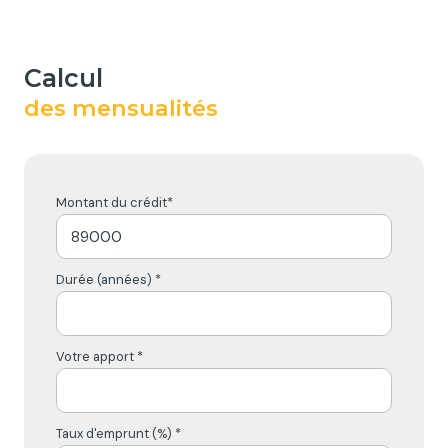
calcul
des mensualités
Montant du crédit*
Durée (années) *
Votre apport *
Taux d'emprunt (%) *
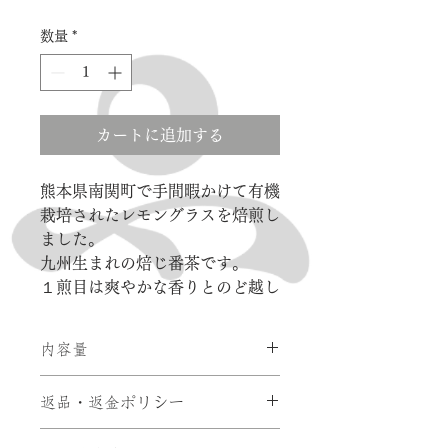
数量
*
カートに追加する
熊本県南関町で手間暇かけて有機
栽培されたレモングラスを焙煎し
ました。
九州生まれの焙じ番茶です。
１煎目は爽やかな香りとのど越し
を。２煎目以降は徐々に甘みが口
の中に広がります。
内容量
ハーブティーが初めての方にも楽
しんで頂ける新感覚なお茶です。
30g袋入
返品・返金ポリシー
ポットに大さじ山盛り一杯(約2g)
お客様都合による返品は、原則受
──────────
Each line from the one containing "Montant du crédit*" through the last line of the entries above should be duplicated exactly, both included; leave out pictures and add nothing.

Answer space
Montant du crédit*
Durée (années) *
Votre apport *
Taux d'emprunt (%) *
数量
*
カートに追加する
熊本県南関町で手間暇かけて有機
栽培されたレモングラスを焙煎し
ました。
九州生まれの焙じ番茶です。
１煎目は爽やかな香りとのど越し
を。２煎目以降は徐々に甘みが口
の中に広がります。
内容量
ハーブティーが初めての方にも楽
しんで頂ける新感覚なお茶です。
30g袋入
返品・返金ポリシー
ポットに大さじ山盛り一杯(約2g)
お客様都合による返品は、原則受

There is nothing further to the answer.